La peinture de Nicolas de Staël a été l’élément révélateur de sa démarche artistique : « du chaos de matière, j’ai vu émerger le sujet », autrement dit le sens.

L’artiste explore souvent les notions de fragment et d’hybridation, comme dans la série de sculptures céramiques corpusgraphie, où l’humain fusionne avec l’animal, les corps se parent de surfaces pilleuses ou d’éléments vestimentaires. Souvent les visages se cachent ou s’oblitèrent, comme pour mieux traduire la nature de ces créatures mues par la métamorphose, la rencontre, la recherche d’identité, l’émancipation.

Le corps sous emprise, la forme qui mute, la circulation intérieur/extérieur : ces enjeux se perçoivent également dans la série de grands formats dessinés utérin. Nés d’une trame composée de mailles graphiques répétitives, les corps vibrent telles des cellules vivantes. Les couches se superposent, interagissent et créent ainsi un phénomène spectral et sensuel.
« Alors il sera question du désir, qui circule librement, tous genres confondus.
Alors il sera question de choses humides et fluides dans un face-à-face sans visage, dans un temps sourd.
Alors il sera question d’ectoplasme au tempérament de feu, de méduse au tempérament de pluie…»
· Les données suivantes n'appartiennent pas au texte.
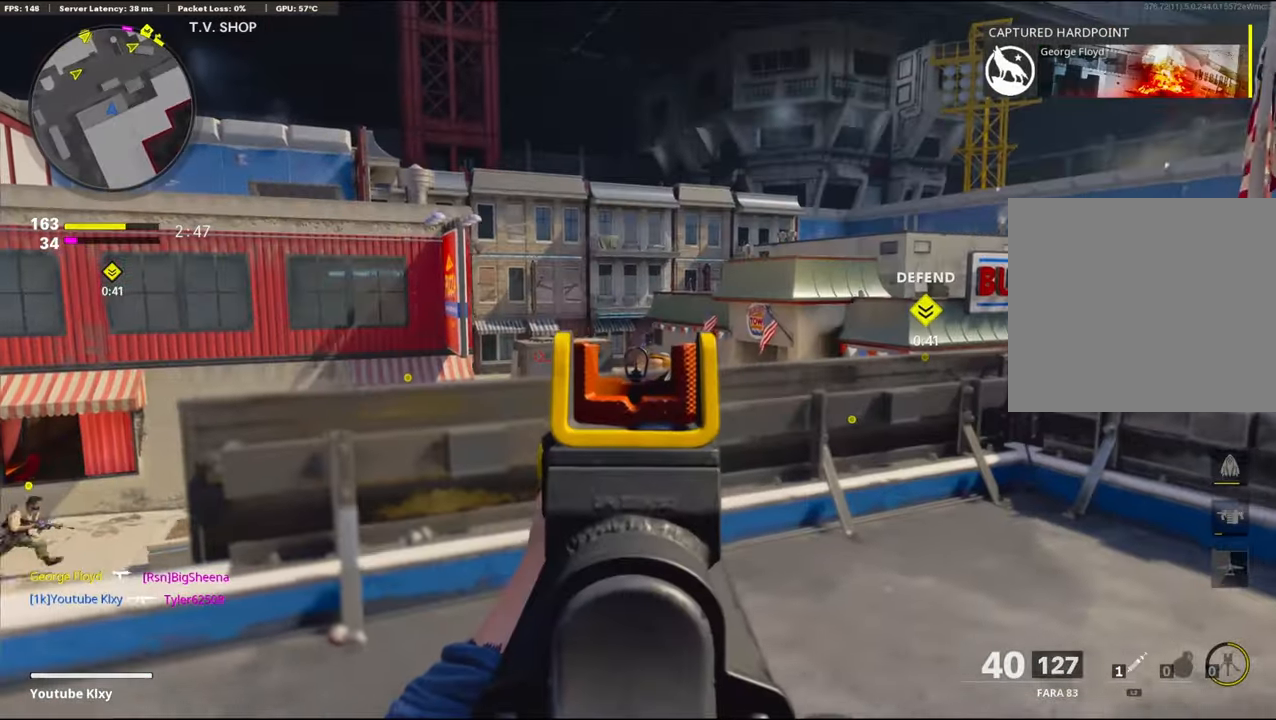
{"buttons": [], "left_stick": "left", "right_stick": "center", "events": [[133, "right_stick", "right"], [350, "right_stick", "center"], [450, "L1", "up"]]}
Dans ses performances m’inscrire, la vie commence maintenant, making narratives et celles, nommées sous le titre générique de terra incognita, l’artiste rejoue les forces en jeu dans sa pratique graphique : corps sensuel, oblitéré, dilaté, animalisé ou chosifié.

Tirées de sa mémoire corporelle, Chrsitine Coste incarne des histoires dans ses installations comme dans ses dessins et performances. Le processus de dévoilement se conscientise avec la série [majøtik] composée de 275 dessins format A3 réalisés chaque jour pendant 9 mois.

Dans cet univers à la fois offensif et doux, les repères figuratifs tendent à s’estomper. Le fond et la forme ne font plus qu’un. Les corps — ceux que Christine Coste dessine, mais aussi le sien — circulent librement dans un espace qui tend vers le paysage immersif et intime.